E.17.2. Migration to Version 11.11.2
If you are upgrading from a Postgres Pro Enterprise release based on the same PostgreSQL major version, it is enough to install the new version into your current installation directory.
While functions numeric_eq
, numeric_ne
, numeric_gt
, numeric_ge
, numeric_lt
, and numeric_le
are actually leakproof, they were not marked as such in Postgres Pro Enterprise 11.6.1 or lower, which could lead to incorrect query optimization. In particular, it negatively affected query execution if row-level security policy was in use. Version 11.7.1 repairs this issue for new installations by correcting the initial catalog data, but existing installations will still have incorrect markings unless you update pg_proc
entries for these functions. You can run pg_upgrade to upgrade your server instance to a version containing the corrected initial data, or manually correct these entries in each database of the installation using the ALTER FUNCTION
command. For example:
ALTER FUNCTION pg_catalog.numeric_eq LEAKPROOF
Version 11.7.1 also fixes SIMILAR TO
and POSIX regular expressions that use character classes for icu collations, so you may need to check for objects that use such regular expressions.

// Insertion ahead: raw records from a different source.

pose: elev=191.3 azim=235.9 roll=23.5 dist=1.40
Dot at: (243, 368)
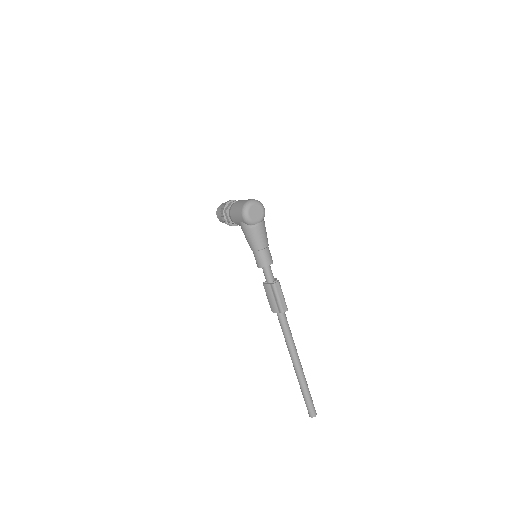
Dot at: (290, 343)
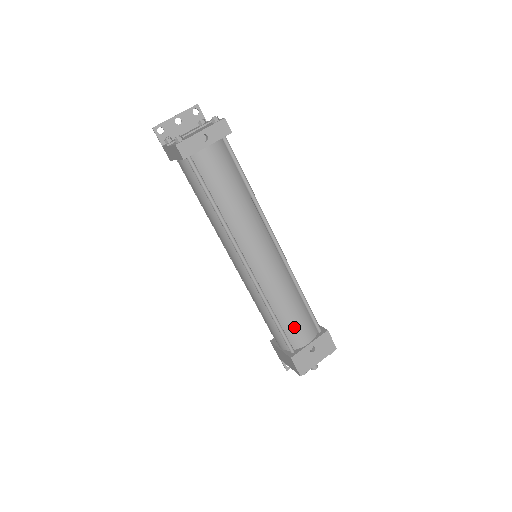
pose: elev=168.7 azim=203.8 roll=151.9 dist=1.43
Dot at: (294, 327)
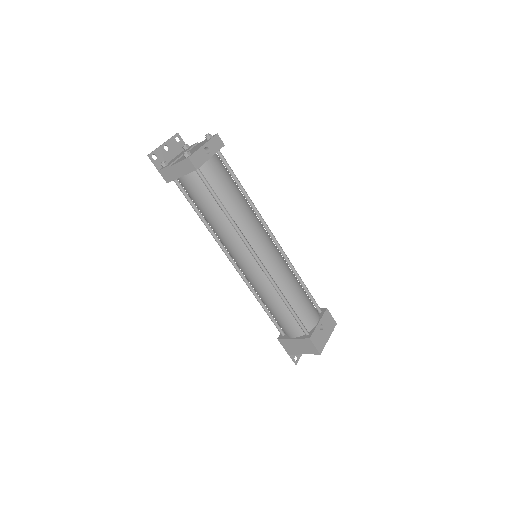
Dot at: (304, 310)
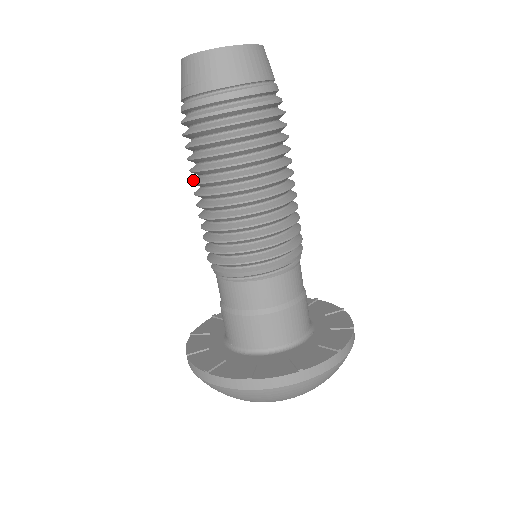
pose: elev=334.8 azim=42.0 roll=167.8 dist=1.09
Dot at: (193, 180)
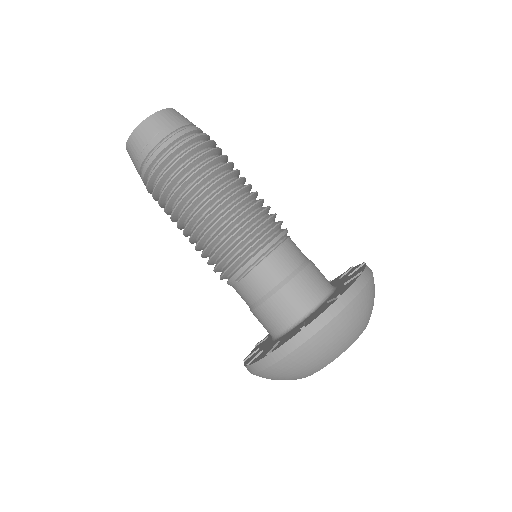
Dot at: (182, 213)
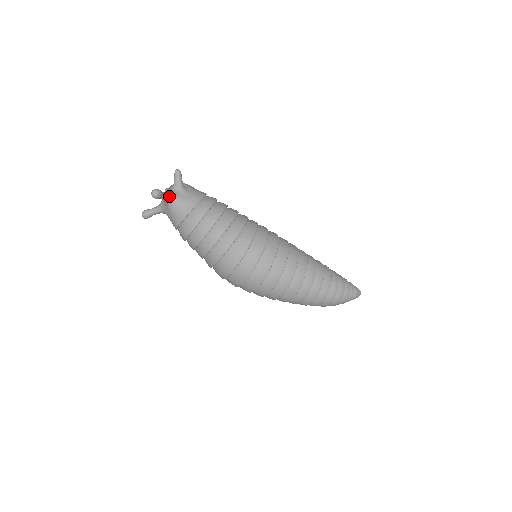
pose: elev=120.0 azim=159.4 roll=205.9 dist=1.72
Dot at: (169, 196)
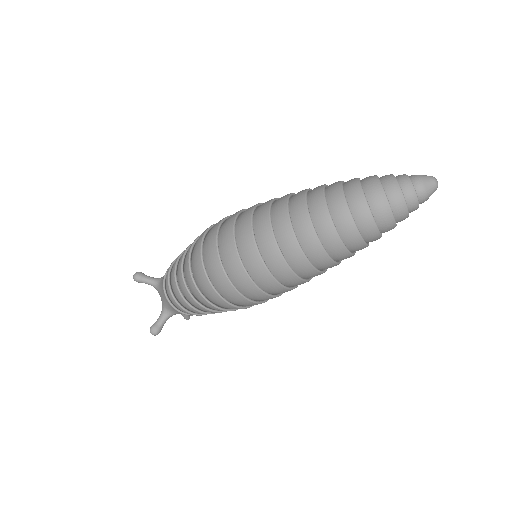
Dot at: (155, 278)
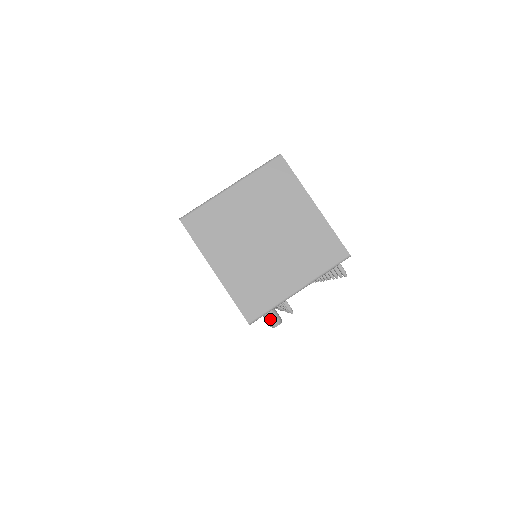
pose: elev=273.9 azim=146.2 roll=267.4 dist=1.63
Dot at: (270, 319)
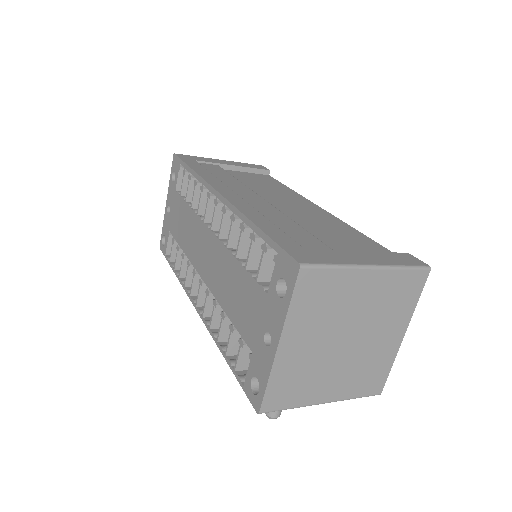
Dot at: (275, 411)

Starting from Postgres Pro Enterprise 11.6.1, the ICU library upgrade does not interfere with the server start. Before connecting to a database using ICU as the default collation, Postgres Pro compares this collation version to the one provided by the ICU library and displays a warning if the collation versions do not match; you may need to rebuild the objects that depend on the default collation if you think the collation change may affect the sort order of your data. To suppress these warnings, you can use the ALTER COLLATION "default" REFRESH VERSION
command, as explained in ALTER COLLATION.
To migrate from PostgreSQL, as well as Postgres Pro Standard or Postgres Pro Enterprise based on a previous PostgreSQL major version, see the migration instructions for version 11.